Directions |
If a line below contains the string "dragTo", return that line.

+ + +

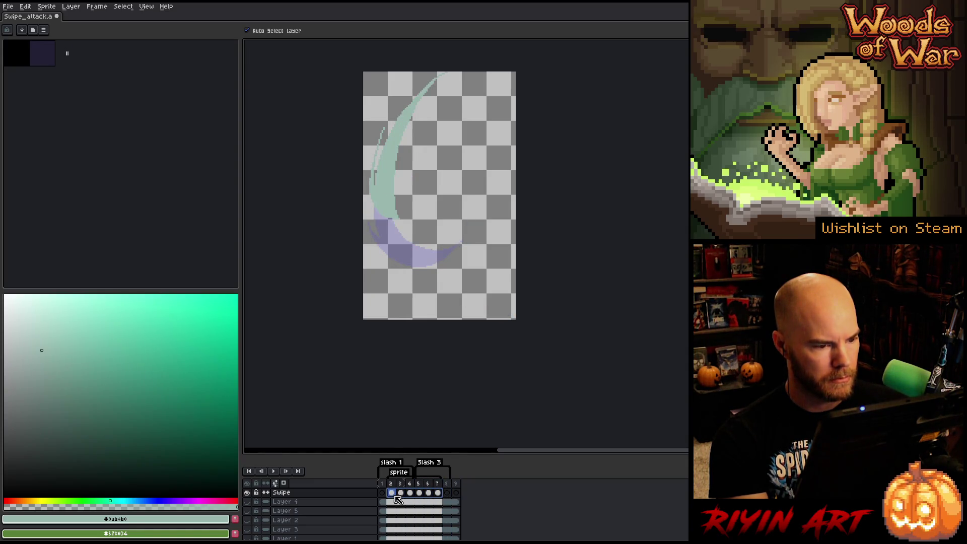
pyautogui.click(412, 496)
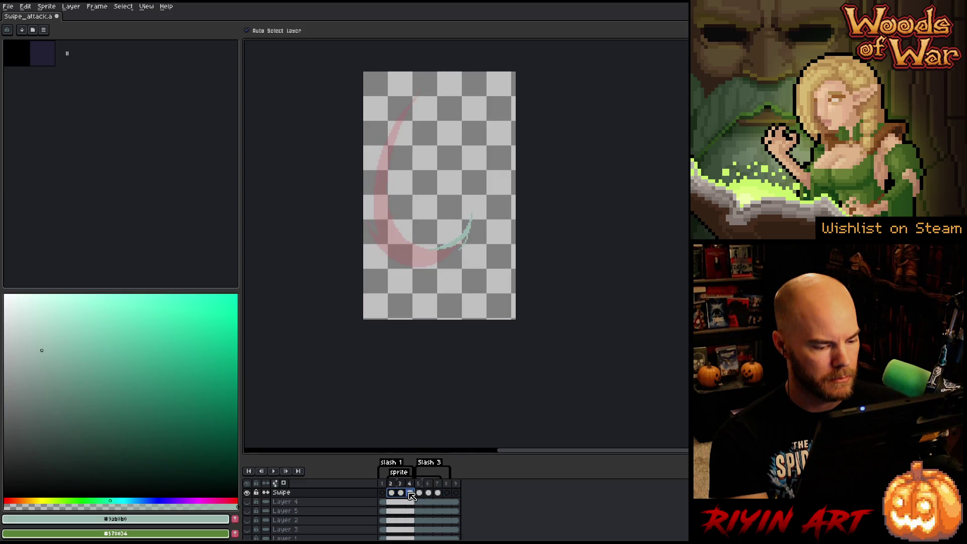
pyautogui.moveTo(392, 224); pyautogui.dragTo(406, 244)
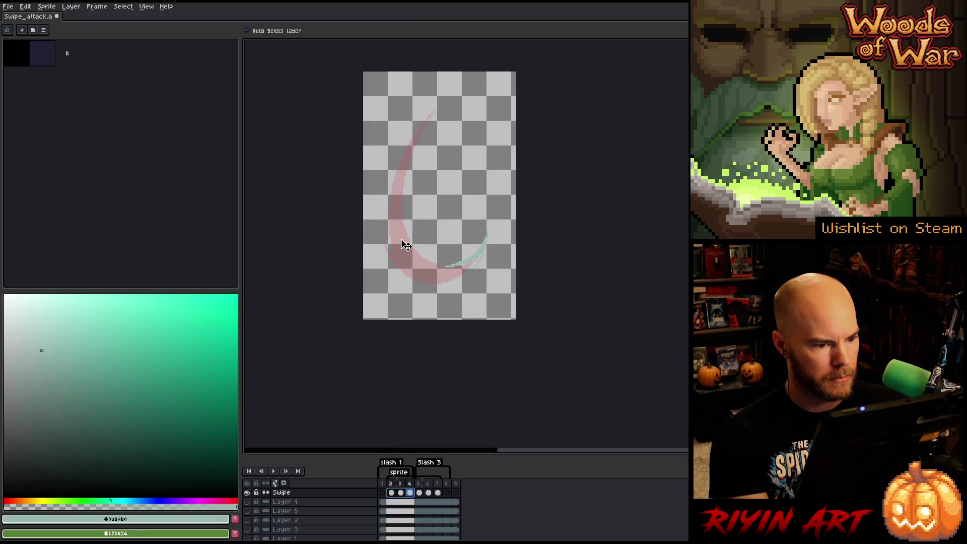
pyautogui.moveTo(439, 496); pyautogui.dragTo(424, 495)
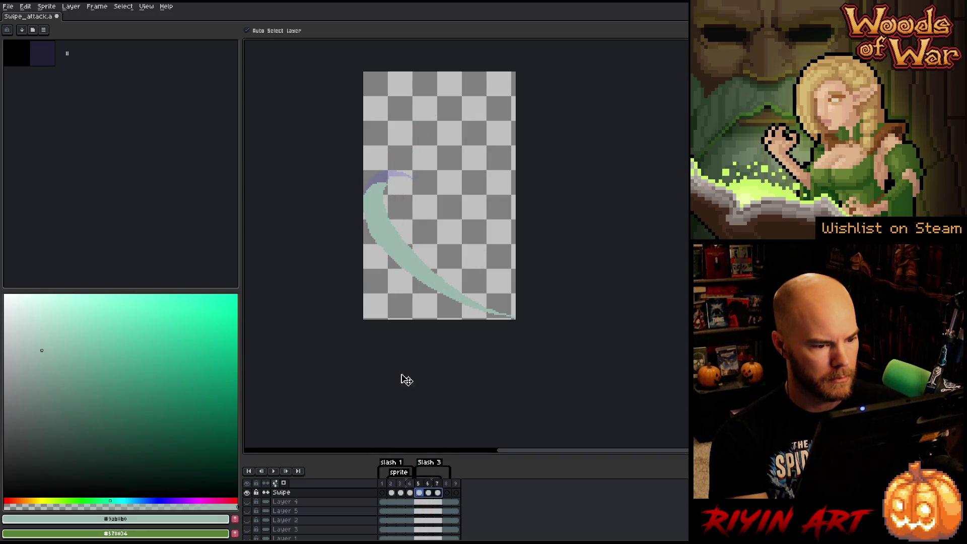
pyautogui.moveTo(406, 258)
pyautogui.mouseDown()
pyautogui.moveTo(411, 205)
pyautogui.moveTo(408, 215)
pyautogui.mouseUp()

+ + +

Answer area |
pyautogui.moveTo(392, 224); pyautogui.dragTo(406, 244)
pyautogui.moveTo(439, 496); pyautogui.dragTo(424, 495)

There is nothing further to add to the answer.